Look through the listing and report every line that has "drywall" in it.

[Start of Attachment]

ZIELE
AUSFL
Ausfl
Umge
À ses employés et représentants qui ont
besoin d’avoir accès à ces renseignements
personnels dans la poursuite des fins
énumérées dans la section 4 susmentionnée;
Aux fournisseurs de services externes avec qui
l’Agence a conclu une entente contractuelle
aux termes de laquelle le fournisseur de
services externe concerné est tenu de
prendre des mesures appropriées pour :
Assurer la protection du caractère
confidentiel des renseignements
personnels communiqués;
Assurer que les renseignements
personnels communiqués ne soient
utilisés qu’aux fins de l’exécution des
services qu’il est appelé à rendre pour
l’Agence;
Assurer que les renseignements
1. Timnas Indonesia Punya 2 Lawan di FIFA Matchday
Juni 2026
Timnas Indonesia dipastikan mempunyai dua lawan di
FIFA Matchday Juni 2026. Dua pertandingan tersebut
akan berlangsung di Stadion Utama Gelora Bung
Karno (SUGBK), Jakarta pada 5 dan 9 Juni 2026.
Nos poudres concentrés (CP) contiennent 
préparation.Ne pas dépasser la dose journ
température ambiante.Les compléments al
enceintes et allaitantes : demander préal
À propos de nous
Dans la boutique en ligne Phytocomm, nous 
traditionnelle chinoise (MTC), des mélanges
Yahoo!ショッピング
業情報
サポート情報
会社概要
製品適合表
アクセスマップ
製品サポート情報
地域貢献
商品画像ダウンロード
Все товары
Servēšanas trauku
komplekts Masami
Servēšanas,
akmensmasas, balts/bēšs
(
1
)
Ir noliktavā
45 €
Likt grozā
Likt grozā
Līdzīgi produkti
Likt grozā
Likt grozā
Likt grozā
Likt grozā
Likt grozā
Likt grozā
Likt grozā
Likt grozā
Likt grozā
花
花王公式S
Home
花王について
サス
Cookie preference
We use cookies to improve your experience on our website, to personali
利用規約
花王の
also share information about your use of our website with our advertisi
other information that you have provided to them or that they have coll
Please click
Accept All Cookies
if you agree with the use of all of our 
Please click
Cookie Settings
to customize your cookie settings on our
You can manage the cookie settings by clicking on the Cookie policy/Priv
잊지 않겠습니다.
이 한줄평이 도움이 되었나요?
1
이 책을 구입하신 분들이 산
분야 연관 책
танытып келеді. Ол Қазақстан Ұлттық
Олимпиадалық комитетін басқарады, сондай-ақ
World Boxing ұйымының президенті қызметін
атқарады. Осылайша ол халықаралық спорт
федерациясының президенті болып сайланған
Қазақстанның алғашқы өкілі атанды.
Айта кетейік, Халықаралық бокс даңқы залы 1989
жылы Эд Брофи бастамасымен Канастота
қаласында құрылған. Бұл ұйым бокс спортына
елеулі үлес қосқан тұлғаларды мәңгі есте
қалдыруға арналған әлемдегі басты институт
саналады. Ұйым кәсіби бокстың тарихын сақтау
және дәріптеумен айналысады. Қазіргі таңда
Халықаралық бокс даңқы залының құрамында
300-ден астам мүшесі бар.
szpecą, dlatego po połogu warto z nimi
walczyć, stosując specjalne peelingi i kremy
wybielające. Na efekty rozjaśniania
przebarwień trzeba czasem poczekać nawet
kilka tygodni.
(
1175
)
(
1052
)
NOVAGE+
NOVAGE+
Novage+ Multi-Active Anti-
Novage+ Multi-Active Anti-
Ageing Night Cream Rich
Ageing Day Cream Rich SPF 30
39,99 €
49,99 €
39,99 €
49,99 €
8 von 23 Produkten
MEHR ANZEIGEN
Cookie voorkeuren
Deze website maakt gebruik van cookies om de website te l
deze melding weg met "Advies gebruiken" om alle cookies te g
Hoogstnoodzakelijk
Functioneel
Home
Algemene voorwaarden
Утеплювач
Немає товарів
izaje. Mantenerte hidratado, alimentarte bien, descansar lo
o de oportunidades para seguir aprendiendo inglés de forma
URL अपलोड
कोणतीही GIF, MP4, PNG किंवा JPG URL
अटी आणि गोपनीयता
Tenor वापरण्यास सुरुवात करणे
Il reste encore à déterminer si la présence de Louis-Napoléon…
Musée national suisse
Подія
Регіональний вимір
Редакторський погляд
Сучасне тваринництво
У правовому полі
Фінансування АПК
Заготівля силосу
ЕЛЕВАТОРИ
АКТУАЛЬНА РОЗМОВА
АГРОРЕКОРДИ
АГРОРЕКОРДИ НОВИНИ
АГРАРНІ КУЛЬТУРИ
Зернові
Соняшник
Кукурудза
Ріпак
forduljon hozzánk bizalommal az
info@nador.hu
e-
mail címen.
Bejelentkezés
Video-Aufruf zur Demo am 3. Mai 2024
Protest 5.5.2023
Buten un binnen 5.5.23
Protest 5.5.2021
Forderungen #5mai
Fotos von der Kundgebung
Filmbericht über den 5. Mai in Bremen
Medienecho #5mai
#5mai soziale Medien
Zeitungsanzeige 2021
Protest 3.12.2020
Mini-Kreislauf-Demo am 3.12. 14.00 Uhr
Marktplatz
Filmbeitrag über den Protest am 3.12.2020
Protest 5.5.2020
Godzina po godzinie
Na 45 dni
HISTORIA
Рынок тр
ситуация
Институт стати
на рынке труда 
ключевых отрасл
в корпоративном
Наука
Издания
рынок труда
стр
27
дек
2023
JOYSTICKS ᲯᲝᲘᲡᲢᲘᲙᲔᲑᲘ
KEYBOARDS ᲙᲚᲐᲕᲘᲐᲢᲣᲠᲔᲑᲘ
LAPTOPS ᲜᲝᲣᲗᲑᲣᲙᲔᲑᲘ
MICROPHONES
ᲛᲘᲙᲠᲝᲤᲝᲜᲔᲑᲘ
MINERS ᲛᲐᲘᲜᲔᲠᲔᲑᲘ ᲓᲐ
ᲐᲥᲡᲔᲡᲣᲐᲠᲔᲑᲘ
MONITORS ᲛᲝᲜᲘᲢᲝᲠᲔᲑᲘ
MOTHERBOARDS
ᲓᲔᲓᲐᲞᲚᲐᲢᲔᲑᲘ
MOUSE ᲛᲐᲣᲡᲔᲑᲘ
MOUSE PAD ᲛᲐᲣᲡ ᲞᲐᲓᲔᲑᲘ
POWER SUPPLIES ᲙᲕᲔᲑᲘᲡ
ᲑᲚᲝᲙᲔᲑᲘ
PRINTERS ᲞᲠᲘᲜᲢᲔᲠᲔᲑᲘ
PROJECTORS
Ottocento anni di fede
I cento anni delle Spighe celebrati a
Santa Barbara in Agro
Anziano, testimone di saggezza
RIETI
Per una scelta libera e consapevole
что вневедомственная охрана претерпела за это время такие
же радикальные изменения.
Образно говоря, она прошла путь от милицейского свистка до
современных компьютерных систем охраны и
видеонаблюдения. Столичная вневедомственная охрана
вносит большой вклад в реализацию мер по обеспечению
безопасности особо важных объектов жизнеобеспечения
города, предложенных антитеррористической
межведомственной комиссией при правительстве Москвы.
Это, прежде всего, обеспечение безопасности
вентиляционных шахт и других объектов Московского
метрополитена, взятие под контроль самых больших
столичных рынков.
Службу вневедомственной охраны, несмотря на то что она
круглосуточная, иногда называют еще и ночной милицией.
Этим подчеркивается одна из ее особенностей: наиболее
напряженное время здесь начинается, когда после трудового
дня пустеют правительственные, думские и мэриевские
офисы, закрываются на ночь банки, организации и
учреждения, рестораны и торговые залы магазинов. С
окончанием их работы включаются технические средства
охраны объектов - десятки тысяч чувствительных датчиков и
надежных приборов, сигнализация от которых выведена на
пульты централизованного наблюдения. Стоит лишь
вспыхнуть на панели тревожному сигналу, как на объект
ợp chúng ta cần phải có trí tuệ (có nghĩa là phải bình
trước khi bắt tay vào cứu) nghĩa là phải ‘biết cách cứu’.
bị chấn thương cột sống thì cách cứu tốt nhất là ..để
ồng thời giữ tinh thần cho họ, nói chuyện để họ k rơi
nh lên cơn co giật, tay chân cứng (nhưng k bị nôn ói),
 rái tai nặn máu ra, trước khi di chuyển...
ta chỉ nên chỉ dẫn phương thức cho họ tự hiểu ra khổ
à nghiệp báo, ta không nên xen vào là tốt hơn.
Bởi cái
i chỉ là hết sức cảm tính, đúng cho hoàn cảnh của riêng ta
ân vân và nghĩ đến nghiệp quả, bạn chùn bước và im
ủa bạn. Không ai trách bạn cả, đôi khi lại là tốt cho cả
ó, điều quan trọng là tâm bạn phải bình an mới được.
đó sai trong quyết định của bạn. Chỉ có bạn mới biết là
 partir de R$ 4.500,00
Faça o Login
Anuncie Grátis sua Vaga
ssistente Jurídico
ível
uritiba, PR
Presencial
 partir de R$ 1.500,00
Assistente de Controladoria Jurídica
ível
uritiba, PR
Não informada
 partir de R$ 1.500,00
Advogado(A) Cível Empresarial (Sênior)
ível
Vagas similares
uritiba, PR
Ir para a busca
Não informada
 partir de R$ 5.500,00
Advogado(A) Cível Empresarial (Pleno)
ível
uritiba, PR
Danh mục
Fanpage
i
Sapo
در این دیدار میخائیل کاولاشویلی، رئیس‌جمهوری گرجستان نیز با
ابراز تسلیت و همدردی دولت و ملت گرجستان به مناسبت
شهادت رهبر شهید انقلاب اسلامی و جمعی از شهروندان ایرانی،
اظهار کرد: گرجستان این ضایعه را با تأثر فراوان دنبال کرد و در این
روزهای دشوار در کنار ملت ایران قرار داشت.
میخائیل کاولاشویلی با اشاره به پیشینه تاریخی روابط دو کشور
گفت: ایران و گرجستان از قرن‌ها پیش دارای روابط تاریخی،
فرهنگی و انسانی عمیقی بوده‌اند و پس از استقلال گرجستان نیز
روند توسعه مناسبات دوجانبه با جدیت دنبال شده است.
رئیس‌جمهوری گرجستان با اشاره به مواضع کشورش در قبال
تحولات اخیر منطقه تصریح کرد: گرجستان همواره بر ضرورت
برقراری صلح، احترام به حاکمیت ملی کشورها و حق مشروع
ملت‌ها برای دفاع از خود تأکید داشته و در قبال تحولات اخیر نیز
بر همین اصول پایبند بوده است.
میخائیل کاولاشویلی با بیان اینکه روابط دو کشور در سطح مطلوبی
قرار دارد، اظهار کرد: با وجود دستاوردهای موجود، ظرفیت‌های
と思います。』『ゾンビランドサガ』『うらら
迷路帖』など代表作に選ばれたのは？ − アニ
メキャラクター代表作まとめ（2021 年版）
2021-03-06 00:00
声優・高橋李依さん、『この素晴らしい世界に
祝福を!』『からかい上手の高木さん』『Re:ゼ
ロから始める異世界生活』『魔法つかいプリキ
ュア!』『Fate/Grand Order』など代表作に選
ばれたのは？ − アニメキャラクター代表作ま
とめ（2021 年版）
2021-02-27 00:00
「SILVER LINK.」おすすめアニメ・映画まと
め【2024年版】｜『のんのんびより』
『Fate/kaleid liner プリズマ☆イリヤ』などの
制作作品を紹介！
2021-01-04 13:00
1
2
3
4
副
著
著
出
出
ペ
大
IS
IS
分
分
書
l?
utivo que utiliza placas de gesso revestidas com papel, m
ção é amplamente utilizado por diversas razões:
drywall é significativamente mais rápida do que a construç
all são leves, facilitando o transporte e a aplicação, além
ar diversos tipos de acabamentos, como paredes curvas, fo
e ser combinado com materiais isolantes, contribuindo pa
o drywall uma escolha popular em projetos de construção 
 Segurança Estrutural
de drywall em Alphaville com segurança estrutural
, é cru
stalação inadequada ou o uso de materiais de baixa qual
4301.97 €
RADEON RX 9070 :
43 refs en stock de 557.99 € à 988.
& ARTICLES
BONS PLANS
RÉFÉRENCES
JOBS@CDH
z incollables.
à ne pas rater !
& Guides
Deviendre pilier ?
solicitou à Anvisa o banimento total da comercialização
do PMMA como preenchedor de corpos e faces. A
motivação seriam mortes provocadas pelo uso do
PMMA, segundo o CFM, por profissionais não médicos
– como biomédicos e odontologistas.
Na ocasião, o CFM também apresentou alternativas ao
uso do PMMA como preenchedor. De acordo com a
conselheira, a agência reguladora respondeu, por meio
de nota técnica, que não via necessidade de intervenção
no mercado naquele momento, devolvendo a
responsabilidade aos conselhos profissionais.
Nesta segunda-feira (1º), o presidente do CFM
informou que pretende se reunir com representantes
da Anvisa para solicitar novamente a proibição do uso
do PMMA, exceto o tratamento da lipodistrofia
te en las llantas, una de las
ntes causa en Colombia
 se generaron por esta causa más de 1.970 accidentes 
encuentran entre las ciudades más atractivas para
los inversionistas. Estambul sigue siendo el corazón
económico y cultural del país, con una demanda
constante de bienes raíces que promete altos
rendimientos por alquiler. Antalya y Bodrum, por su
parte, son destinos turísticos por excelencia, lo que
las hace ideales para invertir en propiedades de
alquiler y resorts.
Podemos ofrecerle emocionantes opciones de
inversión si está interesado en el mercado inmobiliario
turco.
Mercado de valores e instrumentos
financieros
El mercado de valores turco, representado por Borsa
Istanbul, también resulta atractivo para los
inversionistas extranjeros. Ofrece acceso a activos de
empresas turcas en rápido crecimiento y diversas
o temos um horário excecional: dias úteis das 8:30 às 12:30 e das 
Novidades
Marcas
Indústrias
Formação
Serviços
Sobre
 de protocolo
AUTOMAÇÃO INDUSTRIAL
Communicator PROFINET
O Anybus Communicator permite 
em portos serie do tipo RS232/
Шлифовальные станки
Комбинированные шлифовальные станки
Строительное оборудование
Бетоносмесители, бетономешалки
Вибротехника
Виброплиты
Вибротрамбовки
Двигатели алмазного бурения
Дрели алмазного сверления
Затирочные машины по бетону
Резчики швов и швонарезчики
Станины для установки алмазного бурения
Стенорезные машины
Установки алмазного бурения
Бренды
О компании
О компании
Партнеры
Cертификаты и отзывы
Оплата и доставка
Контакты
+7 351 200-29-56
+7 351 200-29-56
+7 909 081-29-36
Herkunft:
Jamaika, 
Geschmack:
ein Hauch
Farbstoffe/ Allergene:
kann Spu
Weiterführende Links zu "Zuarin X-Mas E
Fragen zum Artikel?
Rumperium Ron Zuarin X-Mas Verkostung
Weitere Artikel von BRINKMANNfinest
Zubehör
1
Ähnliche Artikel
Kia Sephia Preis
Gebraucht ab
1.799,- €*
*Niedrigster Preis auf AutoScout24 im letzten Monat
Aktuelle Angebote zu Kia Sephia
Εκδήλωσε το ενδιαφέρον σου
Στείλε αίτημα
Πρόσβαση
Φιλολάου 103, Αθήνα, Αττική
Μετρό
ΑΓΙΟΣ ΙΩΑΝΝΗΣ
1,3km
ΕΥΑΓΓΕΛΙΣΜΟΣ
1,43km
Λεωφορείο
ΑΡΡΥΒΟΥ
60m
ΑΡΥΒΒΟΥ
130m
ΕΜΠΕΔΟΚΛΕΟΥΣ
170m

[End of Attachment]

**EXPECTED ANSWER**:
drywall é significativamente mais rápida do que a construç
o drywall uma escolha popular em projetos de construção 
de drywall em Alphaville com segurança estrutural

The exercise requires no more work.